• [PAGE EXCERPT]
________________________________________

Evangelist of Inverness

"Who went about doing good" (Acts 10.38), and "always abounding in the work of the Lord" (1 Cor 15.58), sum up the life of beloved William Mackenzie, evangelist, whose home-call took place at Inverness on 17th July, 1925. He was born near to Nairn, in the north of Scotland, but spent most of his early life in New Zealand, where he was converted to God, and began to serve the Lord in spreading the gospel.

Mr Mackenzie tells the story of his own conversion, as follows.

"I was born in the Highlands of Scotland, and brought up respectably and religiously. When I was three years old, my father died. The following year, I was sent to the Sunday School where I was taught that if I was ‘good’ I would get to heaven, but if I was ‘a bad boy’ I would be banished to hell. I confess I was far from being happy then, for the thought of having to meet a holy God in my sins, made me wretched and miserable. Death, judgment, and eternity were all very real to me then, but no word of hope in the gospel ever reached my ear.

At the age of twelve, accompanied by my mother, I emigrated to New Zealand. In my new surroundings, as I grew older, I became absorbed in the world’s pleasures and amusements, and tried to forget God. Had I been asked, "Are you a Christian?", I would have replied, "I am trying to be one". I worked hard at this. I was then looked upon as a religious young man, and was asked to take part in Sunday school and church work. In this I became busily engaged, but no inquiry was ever made as to whether I had been ‘born again’. There was no interest in bringing the gospel before me and I was ignorant of God’s truth in relation to my soul.

________________________________________

• [INFORMATION SUPPLIED]
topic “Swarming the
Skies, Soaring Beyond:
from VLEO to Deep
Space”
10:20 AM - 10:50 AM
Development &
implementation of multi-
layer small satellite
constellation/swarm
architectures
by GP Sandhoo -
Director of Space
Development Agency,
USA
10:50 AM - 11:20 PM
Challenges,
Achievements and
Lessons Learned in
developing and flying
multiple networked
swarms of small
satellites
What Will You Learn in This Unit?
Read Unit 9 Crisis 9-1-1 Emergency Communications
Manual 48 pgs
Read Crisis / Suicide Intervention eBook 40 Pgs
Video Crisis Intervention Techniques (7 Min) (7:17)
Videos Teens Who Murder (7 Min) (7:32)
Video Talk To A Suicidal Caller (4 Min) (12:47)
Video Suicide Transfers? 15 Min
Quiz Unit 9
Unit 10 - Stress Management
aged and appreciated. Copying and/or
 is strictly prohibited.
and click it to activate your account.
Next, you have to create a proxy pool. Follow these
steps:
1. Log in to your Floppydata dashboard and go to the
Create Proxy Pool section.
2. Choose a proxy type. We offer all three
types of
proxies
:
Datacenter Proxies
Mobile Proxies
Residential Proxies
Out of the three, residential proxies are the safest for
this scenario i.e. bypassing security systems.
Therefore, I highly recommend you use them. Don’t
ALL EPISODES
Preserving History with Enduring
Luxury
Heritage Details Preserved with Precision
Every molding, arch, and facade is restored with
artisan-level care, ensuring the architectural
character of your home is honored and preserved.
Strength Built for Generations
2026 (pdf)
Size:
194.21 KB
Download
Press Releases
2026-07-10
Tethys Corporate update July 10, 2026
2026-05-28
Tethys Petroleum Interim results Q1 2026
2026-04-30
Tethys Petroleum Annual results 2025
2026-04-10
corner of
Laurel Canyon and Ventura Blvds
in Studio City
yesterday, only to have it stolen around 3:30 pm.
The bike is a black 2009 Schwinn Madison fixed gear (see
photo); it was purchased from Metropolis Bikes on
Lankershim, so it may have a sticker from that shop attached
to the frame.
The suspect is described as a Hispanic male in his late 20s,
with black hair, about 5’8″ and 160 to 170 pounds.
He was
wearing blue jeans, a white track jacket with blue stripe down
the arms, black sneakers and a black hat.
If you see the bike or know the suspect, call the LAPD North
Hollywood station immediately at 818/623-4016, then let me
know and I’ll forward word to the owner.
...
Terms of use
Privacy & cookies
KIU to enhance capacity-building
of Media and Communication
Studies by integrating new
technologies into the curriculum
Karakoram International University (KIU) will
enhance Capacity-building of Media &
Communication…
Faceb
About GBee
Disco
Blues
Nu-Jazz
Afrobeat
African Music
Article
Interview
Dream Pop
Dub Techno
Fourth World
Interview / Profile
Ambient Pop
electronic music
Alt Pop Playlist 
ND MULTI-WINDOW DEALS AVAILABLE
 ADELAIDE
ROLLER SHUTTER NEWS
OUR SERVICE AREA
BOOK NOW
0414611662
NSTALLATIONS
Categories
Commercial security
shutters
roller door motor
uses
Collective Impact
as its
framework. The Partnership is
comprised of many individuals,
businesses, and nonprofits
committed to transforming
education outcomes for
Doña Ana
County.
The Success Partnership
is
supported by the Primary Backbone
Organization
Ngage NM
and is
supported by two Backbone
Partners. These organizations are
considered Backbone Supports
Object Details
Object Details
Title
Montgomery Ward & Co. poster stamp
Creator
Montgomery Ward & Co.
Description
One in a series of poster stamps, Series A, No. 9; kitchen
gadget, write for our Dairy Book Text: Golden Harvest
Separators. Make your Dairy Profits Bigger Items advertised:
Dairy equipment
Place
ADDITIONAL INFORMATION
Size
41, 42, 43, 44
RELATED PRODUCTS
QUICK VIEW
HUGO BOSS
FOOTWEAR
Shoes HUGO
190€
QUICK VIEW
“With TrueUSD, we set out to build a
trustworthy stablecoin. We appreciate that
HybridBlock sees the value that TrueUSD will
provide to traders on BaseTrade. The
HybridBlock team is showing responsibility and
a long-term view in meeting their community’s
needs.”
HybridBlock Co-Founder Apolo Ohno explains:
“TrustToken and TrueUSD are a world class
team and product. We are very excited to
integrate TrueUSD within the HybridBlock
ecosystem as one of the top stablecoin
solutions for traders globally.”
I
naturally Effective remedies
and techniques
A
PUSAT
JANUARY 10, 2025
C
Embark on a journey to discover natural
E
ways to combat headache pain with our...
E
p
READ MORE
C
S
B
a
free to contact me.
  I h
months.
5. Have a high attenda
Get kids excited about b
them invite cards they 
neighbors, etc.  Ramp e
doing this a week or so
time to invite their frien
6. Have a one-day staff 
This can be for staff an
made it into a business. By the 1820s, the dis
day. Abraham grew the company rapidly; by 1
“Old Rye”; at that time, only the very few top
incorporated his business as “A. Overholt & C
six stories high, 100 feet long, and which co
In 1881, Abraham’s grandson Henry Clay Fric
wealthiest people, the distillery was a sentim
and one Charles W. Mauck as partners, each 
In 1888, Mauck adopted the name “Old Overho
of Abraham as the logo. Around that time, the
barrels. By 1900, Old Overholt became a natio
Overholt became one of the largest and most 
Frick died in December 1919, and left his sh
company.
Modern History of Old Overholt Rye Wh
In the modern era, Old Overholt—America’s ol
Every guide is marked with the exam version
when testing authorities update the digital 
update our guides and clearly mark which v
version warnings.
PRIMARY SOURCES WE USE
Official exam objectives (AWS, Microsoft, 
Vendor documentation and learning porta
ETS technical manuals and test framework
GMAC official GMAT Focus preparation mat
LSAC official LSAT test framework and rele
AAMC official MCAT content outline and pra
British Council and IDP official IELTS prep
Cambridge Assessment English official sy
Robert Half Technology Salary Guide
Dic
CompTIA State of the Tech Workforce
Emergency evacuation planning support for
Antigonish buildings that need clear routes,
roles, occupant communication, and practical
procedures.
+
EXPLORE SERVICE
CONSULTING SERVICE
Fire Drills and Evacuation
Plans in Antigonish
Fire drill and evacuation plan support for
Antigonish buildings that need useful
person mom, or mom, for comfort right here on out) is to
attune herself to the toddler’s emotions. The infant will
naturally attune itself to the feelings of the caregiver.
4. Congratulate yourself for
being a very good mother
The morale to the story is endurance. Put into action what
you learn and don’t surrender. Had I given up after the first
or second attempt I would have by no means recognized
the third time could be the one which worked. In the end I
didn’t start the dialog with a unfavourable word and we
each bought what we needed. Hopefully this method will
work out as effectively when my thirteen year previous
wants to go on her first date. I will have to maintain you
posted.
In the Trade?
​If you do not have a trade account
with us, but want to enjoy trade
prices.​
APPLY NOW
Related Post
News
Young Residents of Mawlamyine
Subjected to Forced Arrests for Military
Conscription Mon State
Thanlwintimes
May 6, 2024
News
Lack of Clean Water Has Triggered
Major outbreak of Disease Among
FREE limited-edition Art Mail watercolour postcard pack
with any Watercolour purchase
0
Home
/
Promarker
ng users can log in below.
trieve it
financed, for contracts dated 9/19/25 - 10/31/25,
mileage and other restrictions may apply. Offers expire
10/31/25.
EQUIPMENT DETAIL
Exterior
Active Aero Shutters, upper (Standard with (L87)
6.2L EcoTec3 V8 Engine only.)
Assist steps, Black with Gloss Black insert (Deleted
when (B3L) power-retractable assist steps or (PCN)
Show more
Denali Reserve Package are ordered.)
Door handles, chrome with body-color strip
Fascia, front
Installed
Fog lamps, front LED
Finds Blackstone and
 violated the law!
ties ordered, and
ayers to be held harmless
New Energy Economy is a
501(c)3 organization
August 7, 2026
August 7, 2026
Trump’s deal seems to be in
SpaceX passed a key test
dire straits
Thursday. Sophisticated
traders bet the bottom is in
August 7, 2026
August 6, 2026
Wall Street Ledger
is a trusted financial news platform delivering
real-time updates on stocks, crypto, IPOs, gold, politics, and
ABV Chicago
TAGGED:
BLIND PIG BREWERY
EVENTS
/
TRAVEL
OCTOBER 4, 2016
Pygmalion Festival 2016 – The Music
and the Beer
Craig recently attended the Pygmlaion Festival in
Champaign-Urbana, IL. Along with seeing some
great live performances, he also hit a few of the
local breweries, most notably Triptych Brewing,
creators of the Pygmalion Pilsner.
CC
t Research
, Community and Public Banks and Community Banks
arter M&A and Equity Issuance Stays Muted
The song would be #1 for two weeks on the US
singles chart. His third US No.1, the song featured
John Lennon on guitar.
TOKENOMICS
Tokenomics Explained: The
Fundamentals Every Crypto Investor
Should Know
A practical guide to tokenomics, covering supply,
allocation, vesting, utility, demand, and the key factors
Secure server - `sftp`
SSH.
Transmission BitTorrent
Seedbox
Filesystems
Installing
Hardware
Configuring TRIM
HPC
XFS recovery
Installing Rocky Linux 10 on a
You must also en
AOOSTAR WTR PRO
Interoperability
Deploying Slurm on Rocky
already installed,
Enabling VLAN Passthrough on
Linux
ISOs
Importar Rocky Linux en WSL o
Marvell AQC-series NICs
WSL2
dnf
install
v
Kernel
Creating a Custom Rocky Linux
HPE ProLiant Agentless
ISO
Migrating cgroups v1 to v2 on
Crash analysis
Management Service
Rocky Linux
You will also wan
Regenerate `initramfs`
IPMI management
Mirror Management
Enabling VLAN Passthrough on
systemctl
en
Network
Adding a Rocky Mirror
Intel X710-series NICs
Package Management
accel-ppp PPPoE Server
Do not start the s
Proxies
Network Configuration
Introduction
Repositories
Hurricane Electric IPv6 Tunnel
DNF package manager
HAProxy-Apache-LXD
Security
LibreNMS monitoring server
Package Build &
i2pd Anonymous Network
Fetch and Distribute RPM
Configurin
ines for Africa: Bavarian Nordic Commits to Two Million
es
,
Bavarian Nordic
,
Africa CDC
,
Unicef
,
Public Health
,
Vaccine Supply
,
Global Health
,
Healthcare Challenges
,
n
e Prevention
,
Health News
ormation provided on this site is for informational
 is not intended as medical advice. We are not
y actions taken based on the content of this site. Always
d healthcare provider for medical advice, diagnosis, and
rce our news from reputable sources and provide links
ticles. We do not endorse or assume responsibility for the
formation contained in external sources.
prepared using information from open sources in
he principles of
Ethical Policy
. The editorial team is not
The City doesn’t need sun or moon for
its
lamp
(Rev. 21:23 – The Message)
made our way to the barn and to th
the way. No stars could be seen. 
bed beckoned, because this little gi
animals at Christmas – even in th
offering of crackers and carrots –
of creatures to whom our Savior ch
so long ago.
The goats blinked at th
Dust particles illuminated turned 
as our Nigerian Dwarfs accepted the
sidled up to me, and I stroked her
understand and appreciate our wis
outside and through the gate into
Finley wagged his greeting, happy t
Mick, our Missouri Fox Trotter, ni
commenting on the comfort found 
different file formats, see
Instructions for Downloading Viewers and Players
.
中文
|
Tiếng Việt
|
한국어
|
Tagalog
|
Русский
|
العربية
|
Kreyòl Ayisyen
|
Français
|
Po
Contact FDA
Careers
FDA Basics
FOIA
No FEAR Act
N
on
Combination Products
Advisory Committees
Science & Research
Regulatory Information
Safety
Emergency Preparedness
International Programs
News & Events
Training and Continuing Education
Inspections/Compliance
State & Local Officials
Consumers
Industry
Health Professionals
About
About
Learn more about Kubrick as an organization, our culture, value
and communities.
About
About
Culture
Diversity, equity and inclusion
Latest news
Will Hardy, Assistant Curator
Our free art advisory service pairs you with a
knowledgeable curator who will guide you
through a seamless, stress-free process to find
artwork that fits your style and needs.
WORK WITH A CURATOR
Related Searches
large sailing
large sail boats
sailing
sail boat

________________________________________

• [WRITTEN TASK A] In the excerpt about William Mackenzie, how old was he when he moved to New Zealand?
• [WRITTEN TASK B] For each statement, say whether the excerpt about William Mackenzie agrees with it (yes or no), and quote the words that decide it: (i) Mackenzie was born near Nairn. (ii) He moved to New Zealand with his father. (iii) He was converted to God in Scotland.

• [RESULT A] He was twelve years old.

• [RESULT B]
(i) Yes: "He was born near to Nairn, in the north of Scotland"
(ii) No: "accompanied by my mother, I emigrated to New Zealand"
(iii) No: "spent most of his early life in New Zealand, where he was converted to God"